16. Pour interdire à M. B de revenir sur le territoire français pendant une durée d’un an, le préfet des Bouches-du-Rhône s’est fondé, par une décision suffisamment motivée en fait et en droit, sur les dispositions de l’article L. 612-6 du code de l’entrée et du séjour des étrangers et du droit d’asile et sur les circonstances énumérées au point 9, en relevant que le requérant ne justifiait pas de la nature et de l’ancienneté de ses liens sur le territoire français. Dans ces conditions, alors même que le requérant n’a pas fait l’objet d’une précédente mesure d’éloignement, la durée d’interdiction de retour sur le territoire d’un an n’apparaît pas disproportionnée.
17. Il résulte de tout ce qui précède que la requête de M. B doit être rejetée, y compris en ses conclusions à fin d’injonction et d’astreinte et celles présentées sur le fondement de l’article L. 761-1 du code de justice administrative.
D E C I D E :
Article 1er : La requête de M. B est rejetée.
Article 2 : Le présent jugement sera notifié à M. D B et au préfet des Bouches-du-Rhône.
Délibéré après l’audience du 5 juin 2025, à laquelle siégeaient :
— Mme Hameline, présidente,
— Mme Le Mestric, première conseillère,
— Mme Fabre, première conseillère.
Rendu public par mise à disposition au greffe le 7 juillet 2025.

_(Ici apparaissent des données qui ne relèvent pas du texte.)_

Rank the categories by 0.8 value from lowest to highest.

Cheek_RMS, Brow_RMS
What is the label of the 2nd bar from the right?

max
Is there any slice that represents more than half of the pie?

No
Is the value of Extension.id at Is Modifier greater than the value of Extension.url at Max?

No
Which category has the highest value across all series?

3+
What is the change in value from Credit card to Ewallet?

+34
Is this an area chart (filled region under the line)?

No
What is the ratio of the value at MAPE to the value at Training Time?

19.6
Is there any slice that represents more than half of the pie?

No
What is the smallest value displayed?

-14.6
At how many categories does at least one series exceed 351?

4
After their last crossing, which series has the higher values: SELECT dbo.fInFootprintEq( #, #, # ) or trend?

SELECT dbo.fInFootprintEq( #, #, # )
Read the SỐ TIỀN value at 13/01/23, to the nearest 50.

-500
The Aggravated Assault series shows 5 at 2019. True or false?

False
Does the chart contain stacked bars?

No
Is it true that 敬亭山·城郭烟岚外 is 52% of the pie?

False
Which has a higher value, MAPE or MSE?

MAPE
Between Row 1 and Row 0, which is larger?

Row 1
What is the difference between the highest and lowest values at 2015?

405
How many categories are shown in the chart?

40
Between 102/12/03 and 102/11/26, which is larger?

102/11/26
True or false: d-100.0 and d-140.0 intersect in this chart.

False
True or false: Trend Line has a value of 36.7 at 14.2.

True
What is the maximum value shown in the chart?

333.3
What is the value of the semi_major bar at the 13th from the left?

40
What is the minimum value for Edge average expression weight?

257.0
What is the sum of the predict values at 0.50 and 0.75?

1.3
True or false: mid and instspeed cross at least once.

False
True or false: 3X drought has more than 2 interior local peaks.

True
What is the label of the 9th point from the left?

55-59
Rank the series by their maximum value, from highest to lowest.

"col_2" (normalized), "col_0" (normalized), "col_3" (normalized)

L’assesseure la plus ancienne,
signé
F. Le MestricLa présidente-rapporteure,
signé
M-L. Hameline
La greffière,
signé
B. Marquet
La République mande et ordonne au préfet des Bouches-du-Rhône en ce qui le concerne ou à tous commissaires de justice à ce requis en ce qui concerne les voies de droit commun contre les parties privées, de pourvoir à l’exécution de la présente décision.